● Exercise requirements: Copy every record below exactly, leaving out any pictures.

● Study material:

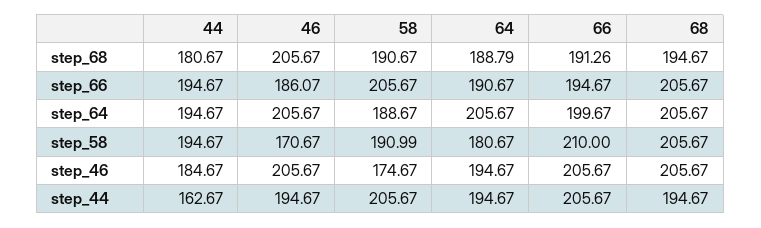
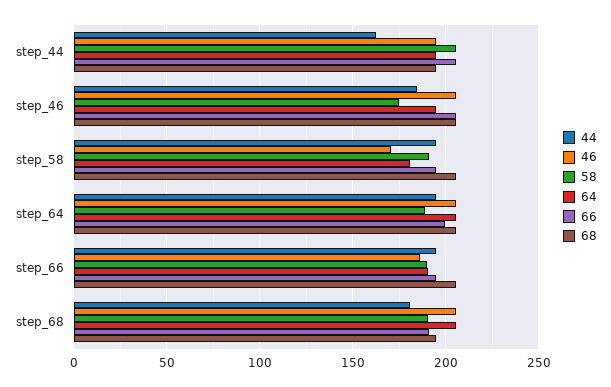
  {
    "44": {
      "step_68": 180.67,
      "step_66": 194.67,
      "step_64": 194.67,
      "step_58": 194.67,
      "step_46": 184.67,
      "step_44": 162.67
    },
    "46": {
      "step_68": 205.67,
      "step_66": 186.07,
      "step_64": 205.67,
      "step_58": 170.67,
      "step_46": 205.67,
      "step_44": 194.67
    },
    "58": {
      "step_68": 190.67,
-     "step_66": 205.67,
+     "step_66": 190,
      "step_64": 188.67,
      "step_58": 190.99,
      "step_46": 174.67,
      "step_44": 205.67
    },
    "64": {
-     "step_68": 188.79,
+     "step_68": 205,
      "step_66": 190.67,
      "step_64": 205.67,
      "step_58": 180.67,
      "step_46": 194.67,
      "step_44": 194.67
    },
    "66": {
      "step_68": 191.26,
      "step_66": 194.67,
      "step_64": 199.67,
-     "step_58": 210,
+     "step_58": 195,
      "step_46": 205.67,
      "step_44": 205.67
    },
    "68": {
      "step_68": 194.67,
      "step_66": 205.67,
      "step_64": 205.67,
      "step_58": 205.67,
      "step_46": 205.67,
      "step_44": 194.67
    }
  }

● Response to this task:
  {
    "44": {
      "step_68": 180.67,
      "step_66": 194.67,
      "step_64": 194.67,
      "step_58": 194.67,
      "step_46": 184.67,
      "step_44": 162.67
    },
    "46": {
      "step_68": 205.67,
      "step_66": 186.07,
      "step_64": 205.67,
      "step_58": 170.67,
      "step_46": 205.67,
      "step_44": 194.67
    },
    "58": {
      "step_68": 190.67,
-     "step_66": 205.67,
+     "step_66": 190,
      "step_64": 188.67,
      "step_58": 190.99,
      "step_46": 174.67,
      "step_44": 205.67
    },
    "64": {
-     "step_68": 188.79,
+     "step_68": 205,
      "step_66": 190.67,
      "step_64": 205.67,
      "step_58": 180.67,
      "step_46": 194.67,
      "step_44": 194.67
    },
    "66": {
      "step_68": 191.26,
      "step_66": 194.67,
      "step_64": 199.67,
-     "step_58": 210,
+     "step_58": 195,
      "step_46": 205.67,
      "step_44": 205.67
    },
    "68": {
      "step_68": 194.67,
      "step_66": 205.67,
      "step_64": 205.67,
      "step_58": 205.67,
      "step_46": 205.67,
      "step_44": 194.67
    }
  }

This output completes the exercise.